Which of the lines below hold "cuboid"? Please return each one.

START Input data

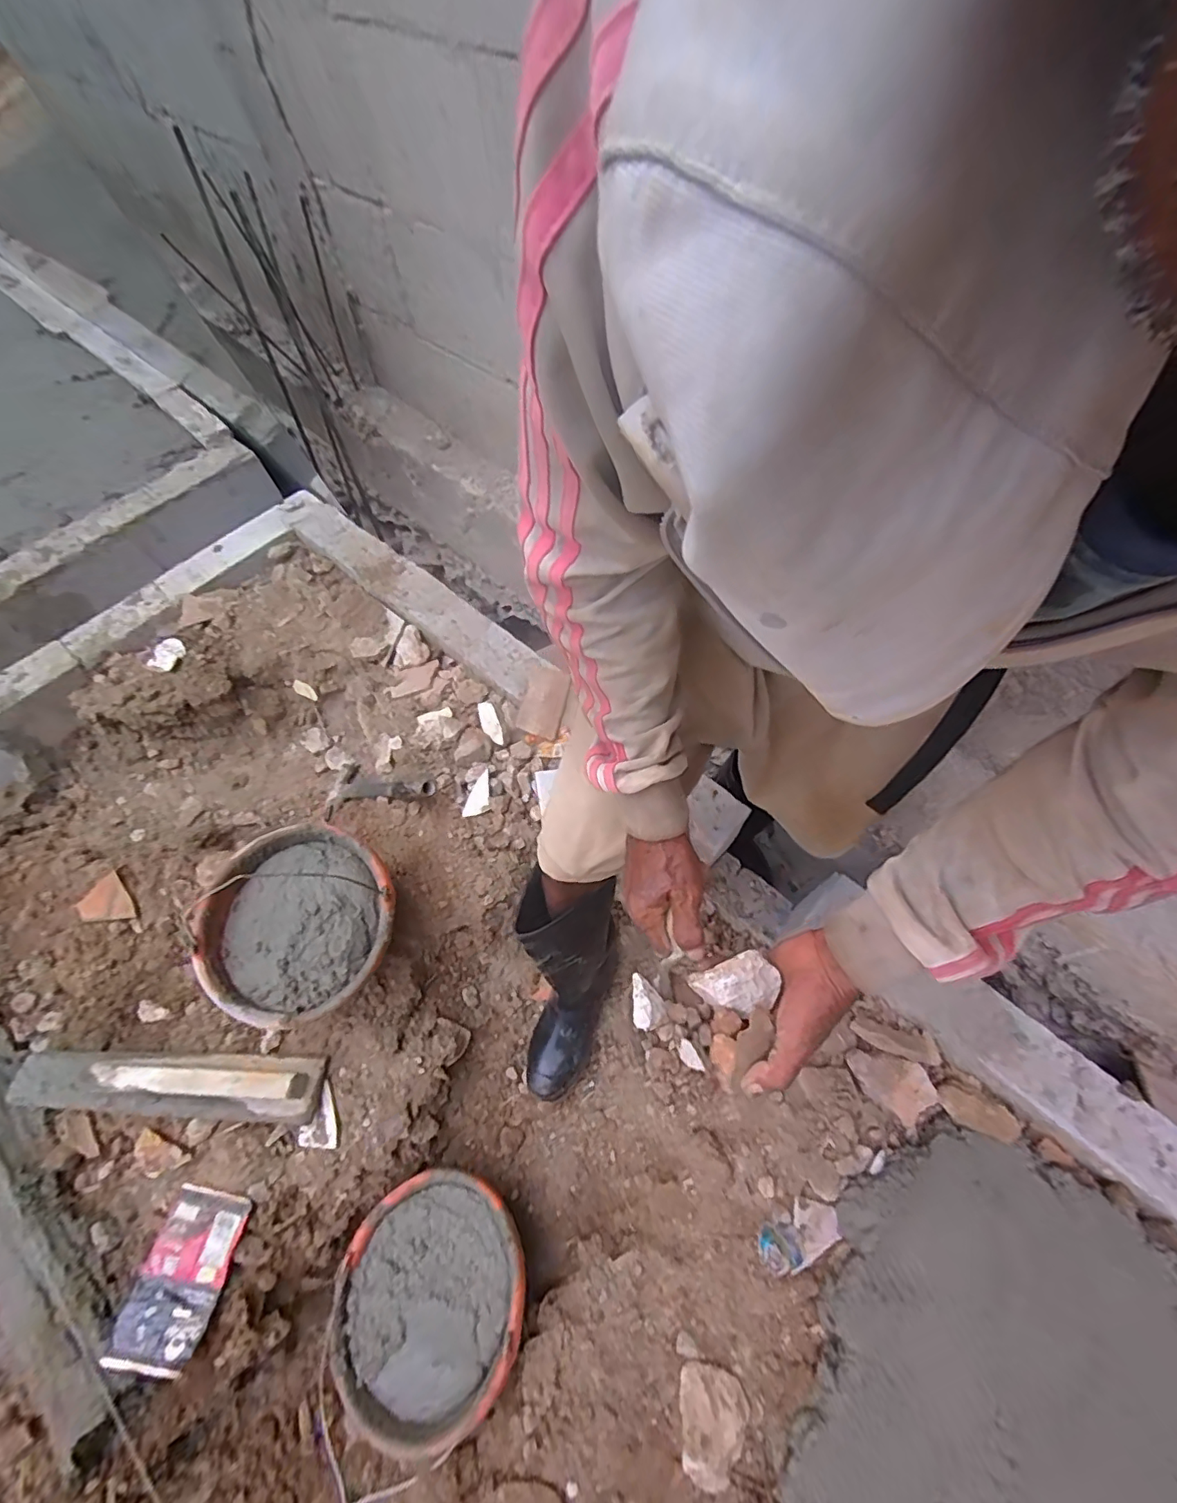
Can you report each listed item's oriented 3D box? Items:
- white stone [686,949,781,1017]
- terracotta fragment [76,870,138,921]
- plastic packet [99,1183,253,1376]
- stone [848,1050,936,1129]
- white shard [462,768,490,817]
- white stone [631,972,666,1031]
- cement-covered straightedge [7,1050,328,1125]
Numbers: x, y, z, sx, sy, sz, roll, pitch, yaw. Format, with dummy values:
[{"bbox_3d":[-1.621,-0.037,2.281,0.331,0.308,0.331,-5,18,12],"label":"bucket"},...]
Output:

END Input data
START Input data

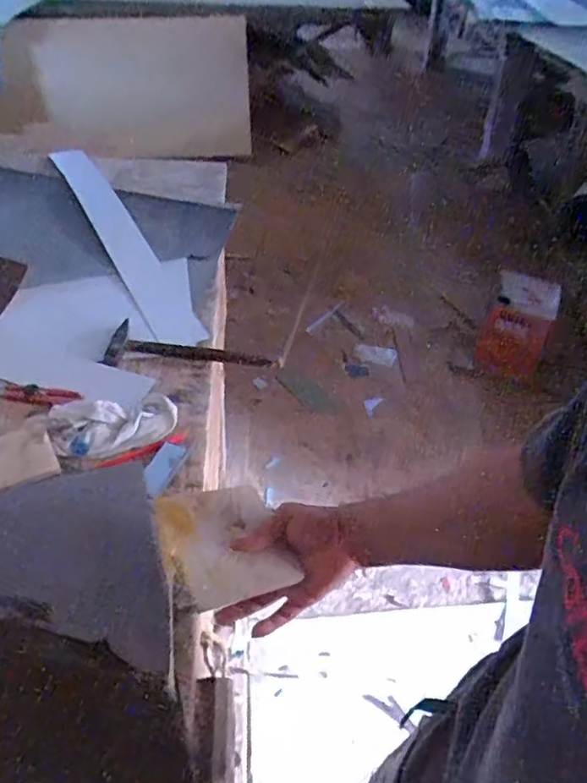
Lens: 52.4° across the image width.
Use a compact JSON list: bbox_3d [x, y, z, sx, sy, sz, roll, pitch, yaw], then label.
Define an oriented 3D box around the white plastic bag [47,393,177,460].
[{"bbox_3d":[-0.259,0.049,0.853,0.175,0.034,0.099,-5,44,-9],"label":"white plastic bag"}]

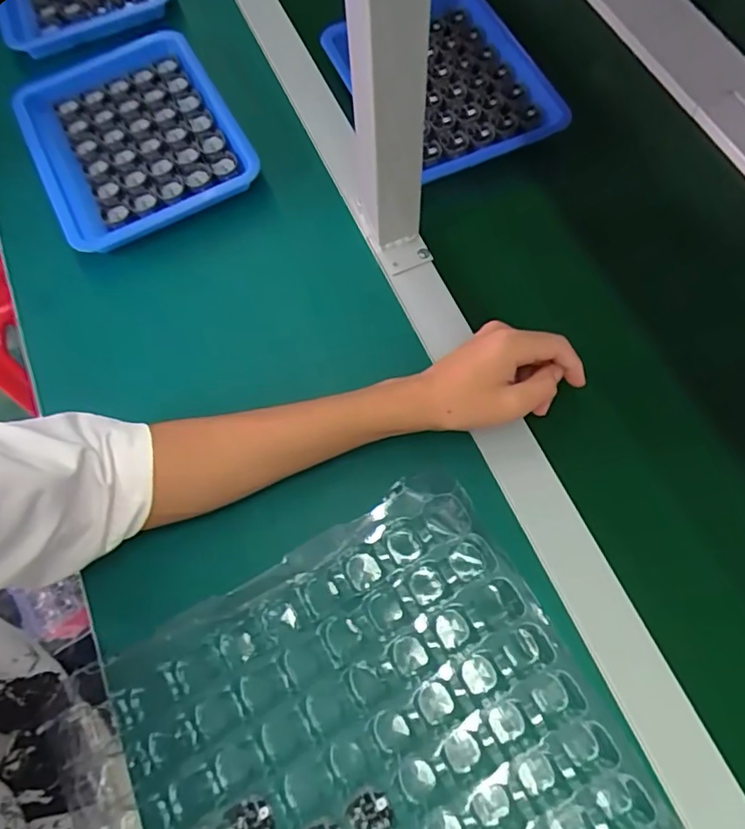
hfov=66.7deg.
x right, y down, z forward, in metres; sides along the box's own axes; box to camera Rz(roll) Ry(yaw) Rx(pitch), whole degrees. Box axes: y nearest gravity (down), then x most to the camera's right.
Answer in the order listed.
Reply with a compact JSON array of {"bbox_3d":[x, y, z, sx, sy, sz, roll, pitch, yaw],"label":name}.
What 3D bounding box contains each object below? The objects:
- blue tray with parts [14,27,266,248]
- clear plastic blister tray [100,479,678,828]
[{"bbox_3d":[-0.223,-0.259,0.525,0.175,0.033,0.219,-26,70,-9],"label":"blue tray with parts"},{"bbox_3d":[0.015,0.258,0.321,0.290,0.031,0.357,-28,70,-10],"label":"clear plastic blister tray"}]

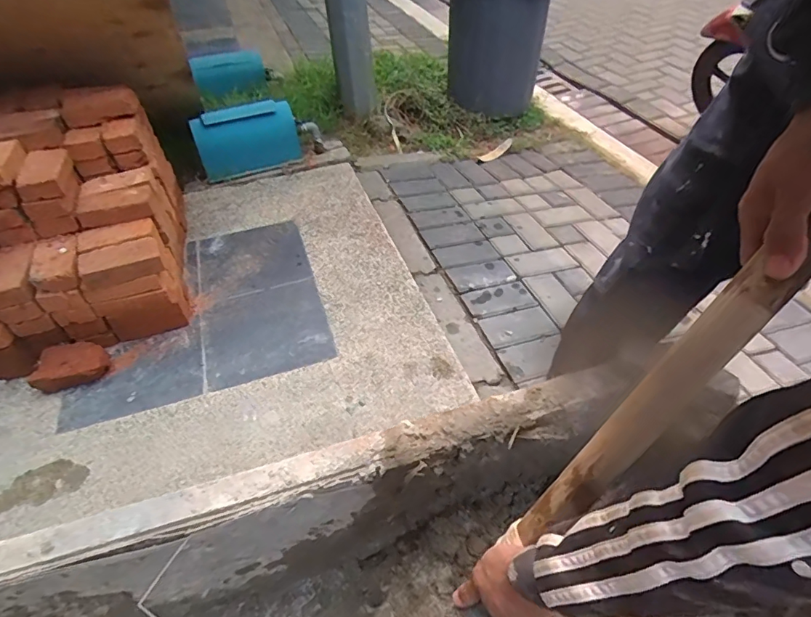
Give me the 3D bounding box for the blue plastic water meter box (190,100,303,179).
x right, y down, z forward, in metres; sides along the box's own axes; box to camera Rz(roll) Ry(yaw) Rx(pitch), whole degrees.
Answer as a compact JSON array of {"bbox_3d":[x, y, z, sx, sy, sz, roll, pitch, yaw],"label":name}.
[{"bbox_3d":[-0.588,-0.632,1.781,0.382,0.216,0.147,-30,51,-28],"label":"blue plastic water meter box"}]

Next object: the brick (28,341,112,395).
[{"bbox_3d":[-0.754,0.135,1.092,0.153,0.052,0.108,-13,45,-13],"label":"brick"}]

END Input data
START Input data

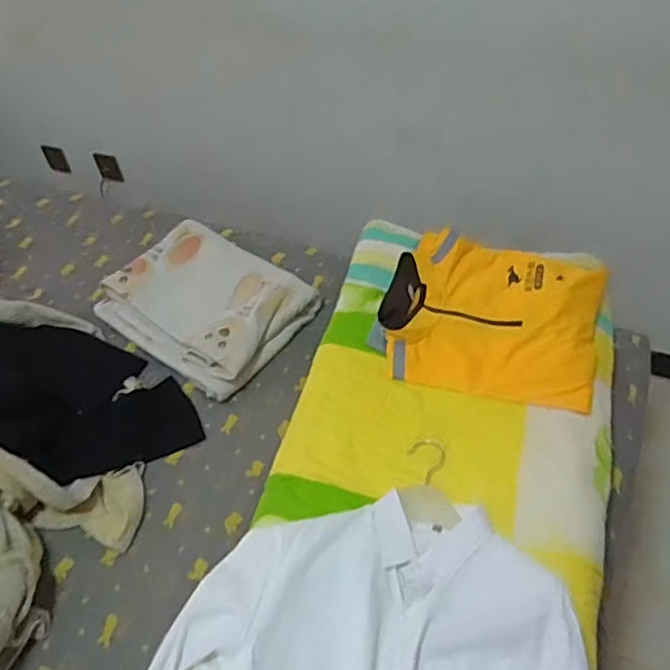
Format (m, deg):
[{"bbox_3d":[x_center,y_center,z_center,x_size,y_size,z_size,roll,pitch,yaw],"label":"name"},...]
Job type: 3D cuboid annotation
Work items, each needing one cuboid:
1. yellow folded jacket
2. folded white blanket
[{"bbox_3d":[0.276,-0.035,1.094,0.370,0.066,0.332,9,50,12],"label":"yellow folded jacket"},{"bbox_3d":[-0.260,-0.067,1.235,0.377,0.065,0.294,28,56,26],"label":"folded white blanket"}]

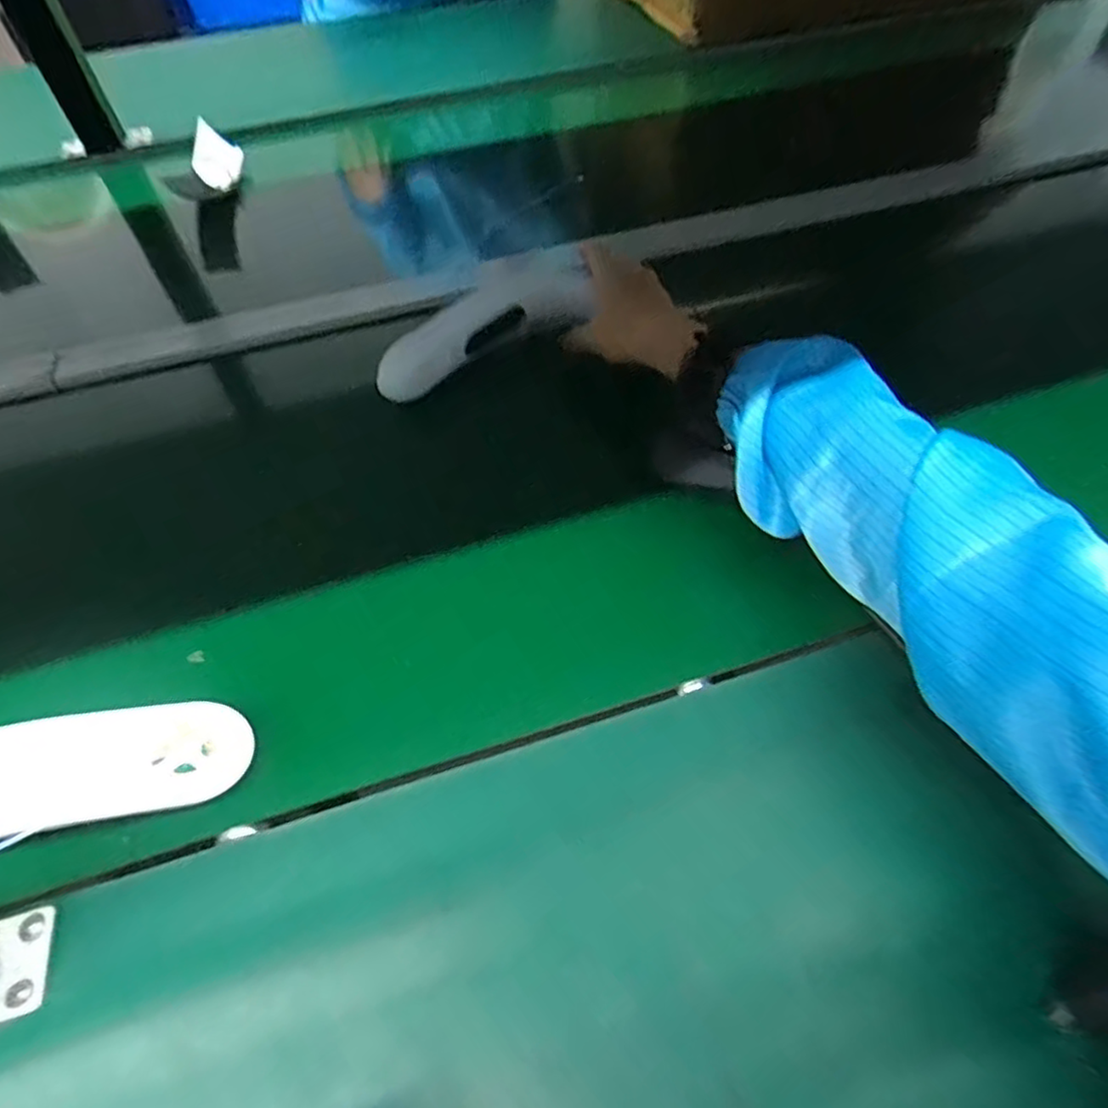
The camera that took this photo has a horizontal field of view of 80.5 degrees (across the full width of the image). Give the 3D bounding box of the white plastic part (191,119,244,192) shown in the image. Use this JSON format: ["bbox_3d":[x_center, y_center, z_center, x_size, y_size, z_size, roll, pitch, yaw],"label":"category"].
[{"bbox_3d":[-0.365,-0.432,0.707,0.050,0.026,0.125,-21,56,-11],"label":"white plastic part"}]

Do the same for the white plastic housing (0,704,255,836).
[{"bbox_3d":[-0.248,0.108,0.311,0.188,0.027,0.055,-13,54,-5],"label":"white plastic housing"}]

END Input data

#### [Expected answer]
Job type: 3D cuboid annotation
Work items, each needing one cuboid:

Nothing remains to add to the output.